UPDATE: after additional clarification it turned out that OP meant "set of points" instead of "sequence of points", and so the problem is reduced to TSP. Ignore the following solution which assumes "sequence of points".
The first approach is that you could solve using Floyd-Warshall algorithm in $O(|V|^3)$ time.
1) Convert the grid into a weighted graph where $w(v_i,v_j) = 1$ for each neighbouring pair of points $(p_i,p_j)$ on the grid. I assume that every move in any of the eight directions from a point takes 1 step (but you may use a different metric).
2) Compute shortest paths for each pairs of vertices (points on the grid) $(v_i,v_j)$, by storing them in the matrix $M$, where $M[i][j]$ means the shortest path from point $p_i$ to the point $p_j$, using Floyd-Warshall algorithm.
3) Then for the given sequence of points $[p_1(x_1,y_1),\dots, p_k(x_k, y_k)]$, compute the sum $M[p_1][p_2] + M[p_2][p_3] + \dots + M[p_{n-1}][p_n]$ (The shortest path from $p_1$ to $p_2$ plus the shortest to $p_3$ plus $\dots$).
You could take a different approach (a greedy algorithm). Given a sequence of points $[p_1(x_1,y_1),\dots, p_k(x_k, y_k)]$, you first compute the shortest path from $p_1$ to $p_2$ (using Fredman-Tarjan algorithm, using Fibonacci heaps) in $O(E + V\log{V})$ time, then from $p_2$ to $p_3$, and so until the last point.
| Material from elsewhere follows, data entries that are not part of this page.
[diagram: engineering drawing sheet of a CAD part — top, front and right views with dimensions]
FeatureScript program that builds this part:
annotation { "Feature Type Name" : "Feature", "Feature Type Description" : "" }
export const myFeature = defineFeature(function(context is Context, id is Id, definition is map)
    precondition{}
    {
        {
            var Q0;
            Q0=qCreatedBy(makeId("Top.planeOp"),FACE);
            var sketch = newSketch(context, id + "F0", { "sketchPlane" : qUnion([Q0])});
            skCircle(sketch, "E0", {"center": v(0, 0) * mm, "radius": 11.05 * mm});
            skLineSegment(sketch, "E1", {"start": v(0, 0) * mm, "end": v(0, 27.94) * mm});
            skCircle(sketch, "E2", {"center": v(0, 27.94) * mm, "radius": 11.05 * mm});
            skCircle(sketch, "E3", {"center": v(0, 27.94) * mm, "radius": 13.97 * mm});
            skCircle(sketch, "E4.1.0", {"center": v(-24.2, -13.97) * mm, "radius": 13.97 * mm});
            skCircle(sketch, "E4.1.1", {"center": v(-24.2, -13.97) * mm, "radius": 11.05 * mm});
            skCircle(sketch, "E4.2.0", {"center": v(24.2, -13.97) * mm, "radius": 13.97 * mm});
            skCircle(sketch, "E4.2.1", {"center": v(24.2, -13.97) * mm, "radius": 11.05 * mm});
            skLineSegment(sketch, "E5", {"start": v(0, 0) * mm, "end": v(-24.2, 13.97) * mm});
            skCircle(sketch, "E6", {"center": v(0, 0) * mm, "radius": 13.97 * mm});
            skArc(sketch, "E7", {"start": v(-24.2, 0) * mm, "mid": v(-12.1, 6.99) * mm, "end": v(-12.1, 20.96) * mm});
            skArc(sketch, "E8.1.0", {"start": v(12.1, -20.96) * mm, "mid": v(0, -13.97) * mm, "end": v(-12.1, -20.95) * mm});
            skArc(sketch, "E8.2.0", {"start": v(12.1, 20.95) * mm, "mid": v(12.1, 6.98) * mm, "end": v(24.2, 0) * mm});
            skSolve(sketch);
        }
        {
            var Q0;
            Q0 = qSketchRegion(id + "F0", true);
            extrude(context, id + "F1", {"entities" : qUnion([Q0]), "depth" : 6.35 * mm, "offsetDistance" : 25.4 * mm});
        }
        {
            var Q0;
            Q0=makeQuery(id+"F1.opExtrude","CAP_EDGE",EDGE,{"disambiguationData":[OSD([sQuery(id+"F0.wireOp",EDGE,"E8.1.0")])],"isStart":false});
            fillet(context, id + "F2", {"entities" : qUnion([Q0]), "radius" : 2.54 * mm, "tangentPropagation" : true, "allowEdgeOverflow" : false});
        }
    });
So, its complexity is $O(K(E + V\log{V}))$, where $K$ is the number of points $p_i$. To improve further observe that each vertex has at most eight neighbours and so the graph has at most $8V/2 = 4V$ edges, and hence the time complexity is $O(K(4V + V\log{V}))$ which is $O(KV\log{V}))$.
Yet another approach to improve the greedy algorithm is using BFS for finding the shortest path from one point to another one since your graph has edges only of weight 1 (may be considered as unweighted). BFS works in $O(V+E)$ time or $O(V)$ since your vertices have constant number of neighbours (eight at most). So the running time may be reduced to $O(KV)$.
And finally, you may compute the shortest path from one point $p_i$ to another $p_j$ in $O(1)$ by $\max(|x_i-x_j|, |y_i-y_j|)$ given coordinates $(x_i, y_i)$ and $(x_j,y_j)$ and reduce the algorithm to $O(K)$ time.